Some of the players specifically mention that improv can build social and interpersonal skills.

“I can relate to people a lot better,” said Emma Choi ’22, who this year joined IGP, one of four improv groups on campus. “The characters that we play help us understand a lot more different kinds of people and a lot of ways of thinking, especially when you’re interacting with new kinds of people. It’s easier to get in their heads and think, ‘In this scenario are they comfortable, are they excited, are they happy?’ And seeing that and recognizing that. It’s really helpful to adapt to new scenarios really quickly.”

“Improv definitely flexes the social muscles,” said Garland, who can attest to the confidence this form of comedy instills in its practitioners. It’s made him more outgoing and allowed him to interact more easily with others. “It has certainly helped me be more willing to engage with the world and talk to people, look people in the eye when they’re talking to me — the sort of thing that can make a conversation or socializing [easier].”

For similar reasons, companies, nonprofits, and universities routinely hire improv troupes for custom workshops to help employees improve these skills. Lawyers-in-training are sometimes coached on how to interview and cross-examine witnesses with actors playing the role on the stand. Doctors-in-training have worked with actor-patients. And schools have hired improv actors to run mock counseling sessions with social-workers-in-training. At Harvard University, the Bok Center Players — who use theatrical methods to educate audiences as part of the applied theater initiative at the Bok Center for Teaching and Learning — have, through improv, addressed challenging topics such as race, gender, and identity.

One company, Collective Capital, works with businesses and organizations to run customized improvisation workshops as professional development. Co-founded in 2014 by Mona Thompson, a master’s candidate at the Harvard Graduate School of Education (HGSE), the group’s workshops have helped teams in San Francisco and Boston.

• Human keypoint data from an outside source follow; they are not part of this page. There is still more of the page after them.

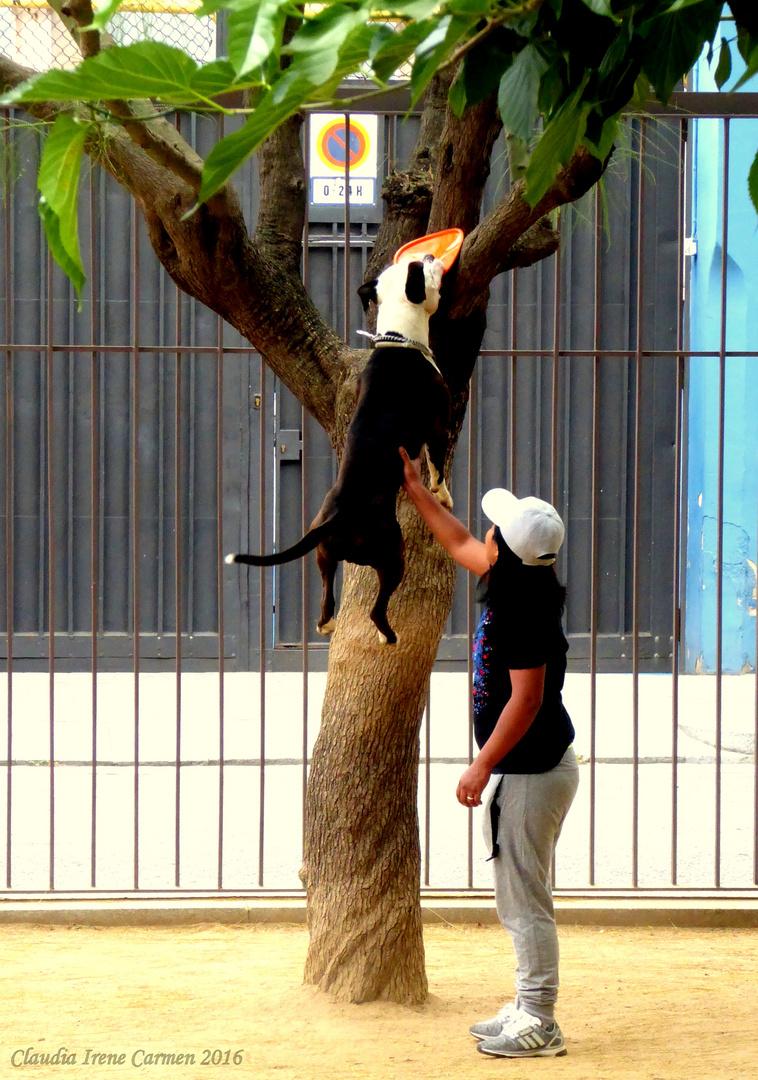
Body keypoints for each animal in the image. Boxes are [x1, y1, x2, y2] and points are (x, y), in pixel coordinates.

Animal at [225, 254, 451, 639]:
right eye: (424, 268)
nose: (431, 255)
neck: (398, 340)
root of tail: (339, 517)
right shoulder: (437, 421)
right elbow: (438, 463)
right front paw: (442, 495)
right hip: (392, 553)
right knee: (377, 608)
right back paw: (387, 636)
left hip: (323, 554)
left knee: (325, 600)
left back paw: (328, 625)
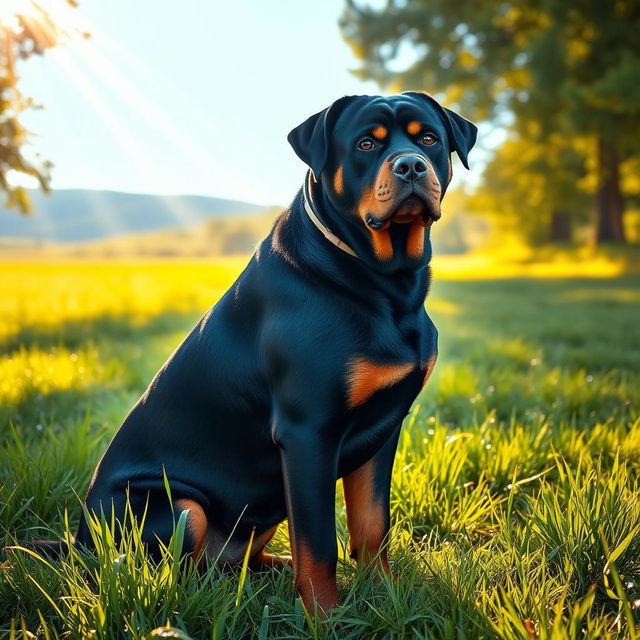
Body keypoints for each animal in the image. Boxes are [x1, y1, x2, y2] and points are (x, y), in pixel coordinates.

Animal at [33, 91, 476, 616]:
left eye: (428, 138)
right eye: (367, 143)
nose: (410, 165)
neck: (385, 283)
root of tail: (77, 541)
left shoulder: (385, 425)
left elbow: (371, 526)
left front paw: (383, 597)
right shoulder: (308, 431)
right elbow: (319, 544)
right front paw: (327, 617)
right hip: (178, 508)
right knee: (180, 570)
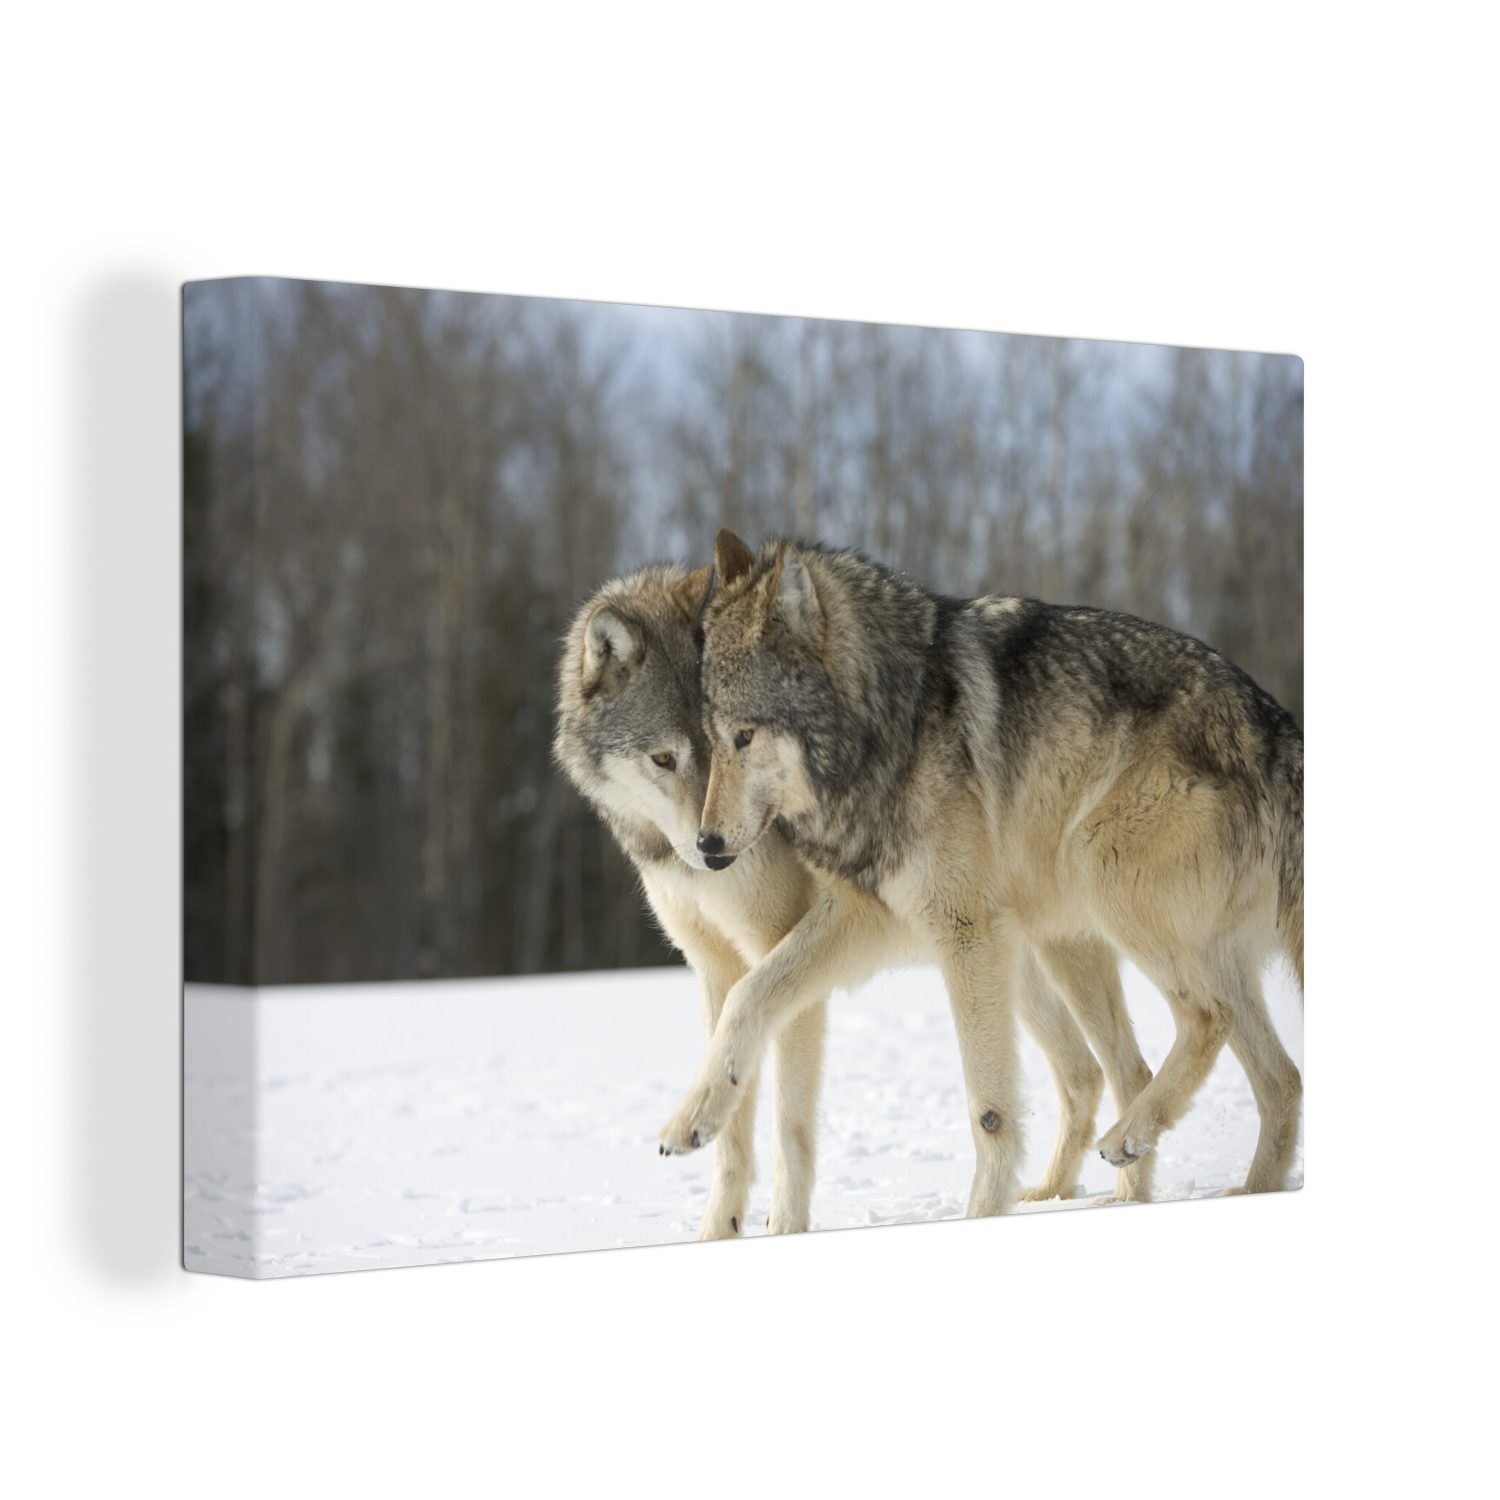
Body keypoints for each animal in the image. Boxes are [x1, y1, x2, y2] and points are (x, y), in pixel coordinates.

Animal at [557, 563, 1157, 1238]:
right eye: (665, 758)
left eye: (739, 746)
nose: (714, 851)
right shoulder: (715, 966)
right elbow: (733, 1129)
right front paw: (718, 1231)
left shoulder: (792, 948)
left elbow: (786, 1122)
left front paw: (782, 1230)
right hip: (1007, 962)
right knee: (1083, 1072)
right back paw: (1055, 1193)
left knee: (1120, 1068)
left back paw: (1123, 1197)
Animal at [658, 531, 1303, 1213]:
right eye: (711, 739)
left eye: (745, 736)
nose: (707, 845)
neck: (892, 724)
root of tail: (1275, 724)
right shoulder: (864, 916)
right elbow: (748, 995)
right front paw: (693, 1118)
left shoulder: (966, 931)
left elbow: (989, 1111)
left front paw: (981, 1212)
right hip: (1078, 943)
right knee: (1264, 1077)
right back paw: (1216, 1190)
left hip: (1098, 872)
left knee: (1206, 1020)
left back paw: (1129, 1140)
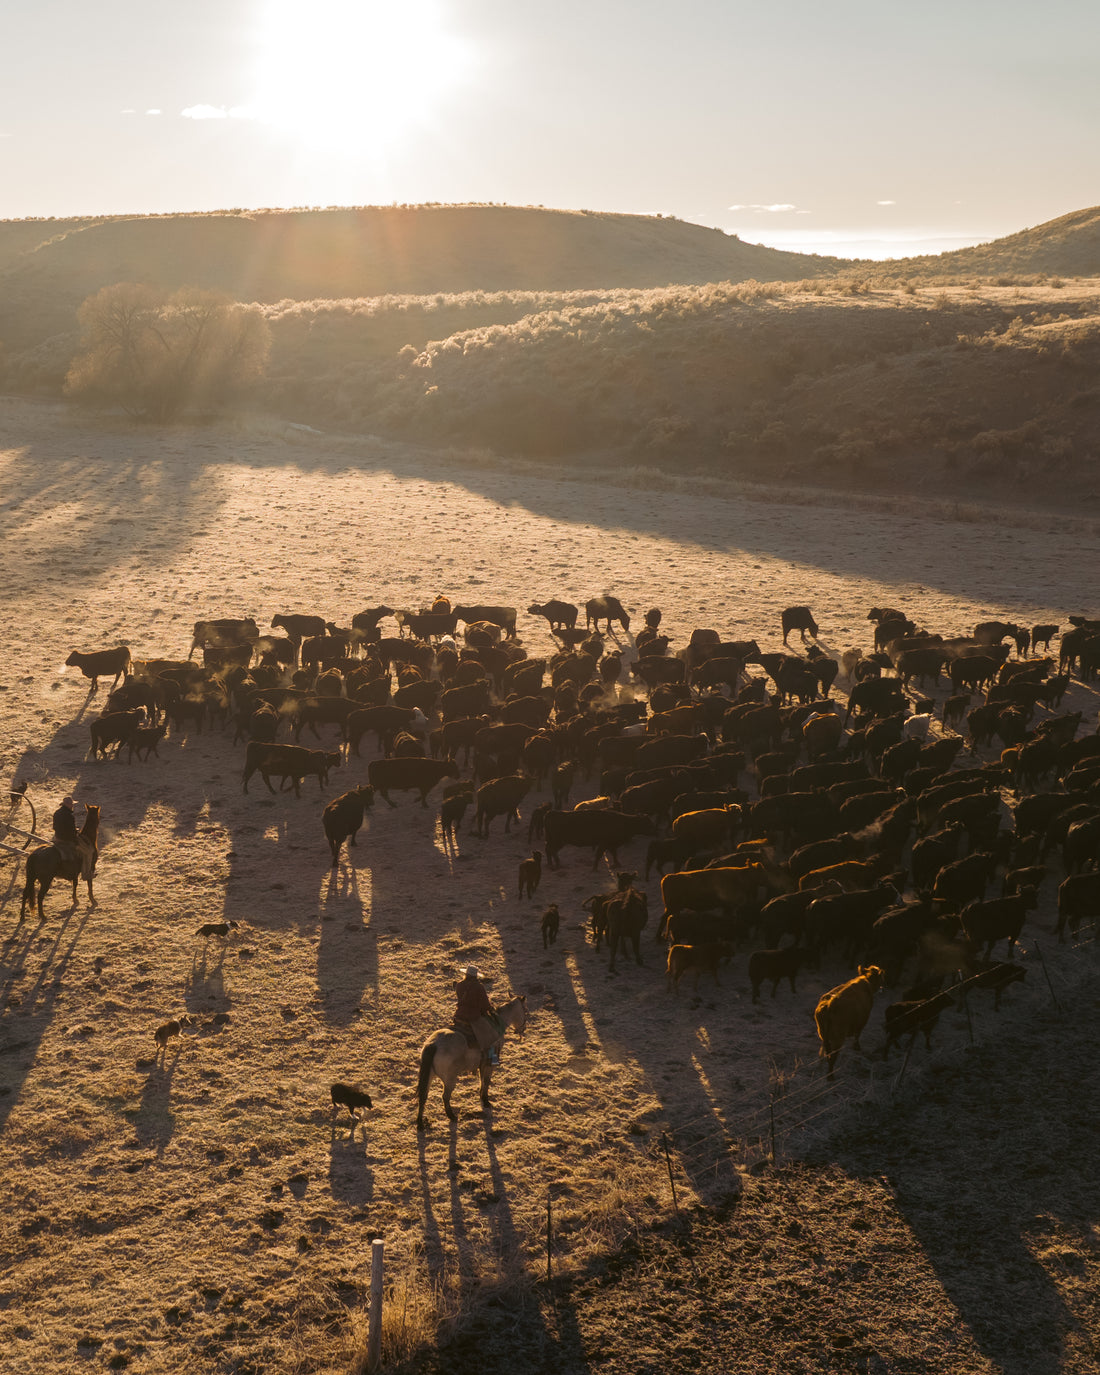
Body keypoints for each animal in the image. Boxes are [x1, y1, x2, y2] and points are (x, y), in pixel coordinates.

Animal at [418, 995, 528, 1133]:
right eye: (525, 1010)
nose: (523, 1029)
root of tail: (434, 1044)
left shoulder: (482, 1065)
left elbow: (482, 1081)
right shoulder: (489, 1065)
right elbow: (486, 1081)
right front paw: (486, 1101)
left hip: (429, 1076)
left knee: (423, 1096)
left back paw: (420, 1124)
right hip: (449, 1080)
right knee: (445, 1096)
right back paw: (452, 1116)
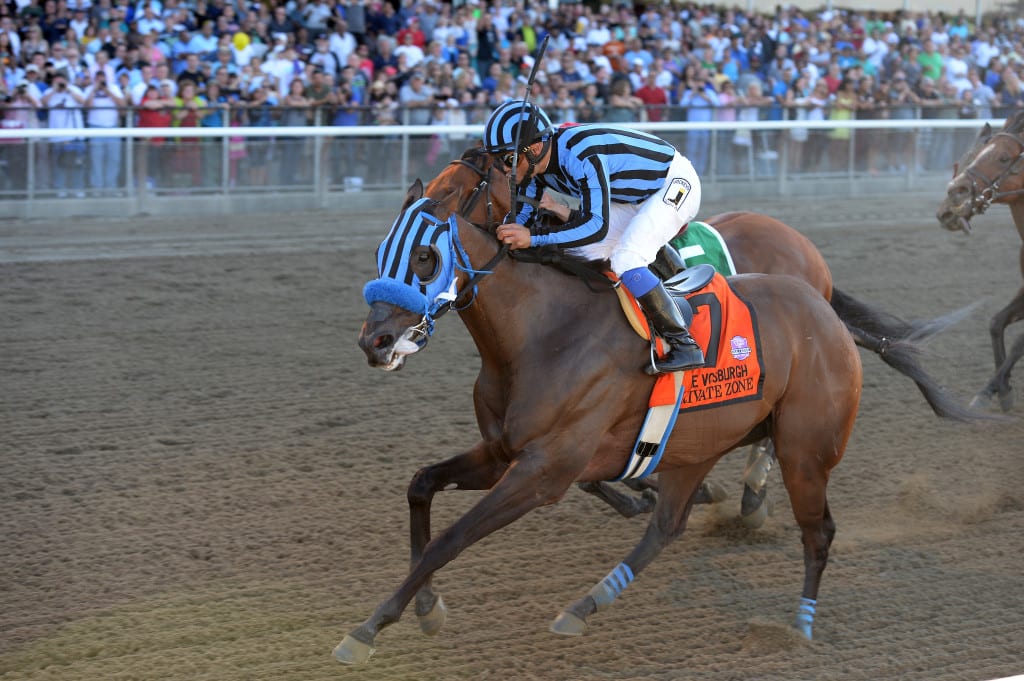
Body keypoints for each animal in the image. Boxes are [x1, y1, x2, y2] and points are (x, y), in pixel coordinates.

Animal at [339, 188, 860, 659]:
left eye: (425, 257)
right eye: (382, 252)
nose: (374, 341)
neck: (545, 334)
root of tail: (823, 308)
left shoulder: (543, 472)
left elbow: (451, 538)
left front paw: (369, 628)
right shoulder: (500, 454)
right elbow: (421, 485)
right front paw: (425, 606)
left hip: (804, 450)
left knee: (818, 531)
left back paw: (799, 626)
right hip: (698, 445)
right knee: (666, 527)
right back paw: (585, 604)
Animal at [937, 111, 1024, 409]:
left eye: (1003, 157)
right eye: (972, 156)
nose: (955, 191)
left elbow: (1020, 340)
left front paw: (989, 391)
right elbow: (996, 322)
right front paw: (999, 389)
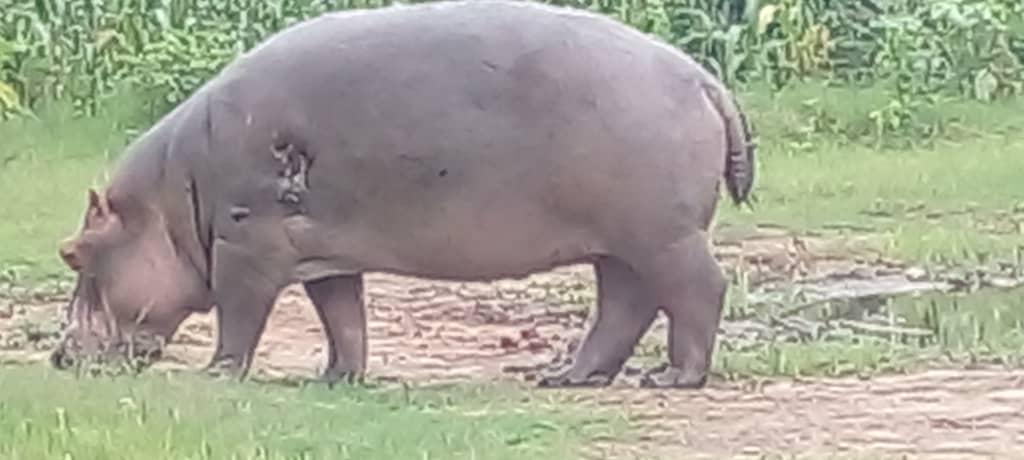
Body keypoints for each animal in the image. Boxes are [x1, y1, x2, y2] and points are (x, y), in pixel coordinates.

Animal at [49, 0, 753, 387]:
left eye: (73, 252)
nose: (58, 356)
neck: (168, 207)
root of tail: (704, 78)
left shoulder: (246, 245)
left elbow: (240, 315)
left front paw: (218, 374)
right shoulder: (322, 252)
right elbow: (342, 316)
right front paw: (336, 379)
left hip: (663, 235)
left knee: (698, 290)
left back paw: (674, 377)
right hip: (621, 240)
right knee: (623, 304)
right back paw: (566, 377)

“In terms of skills employers are looking for… some of the themes that have come up are around really listening and being curious, trusting your instincts, building on the ideas of others, taking risks, learning from mistakes, and telling stories to convey a message,” Thompson said. “We work with a lot of companies that are growing, adding new employees, and are trying to get their teams to build trust. Improv has been a wonderful tool to facilitate this kind of authentic and playful connection.”

Thompson recently brought her improv training to HGSE, running an “Improv for Educators” course in January that helped participants hone skills that are necessary in the classroom but can also be applied beyond it.

“The whole [improv] thing functions as a metaphor for other things you encounter in your life,” Thompson said. “It’s really fun to be in this playful and generous space where you can try out ideas and think as you step out of it about what you can carry forward and how you can take it into your life and your [work].”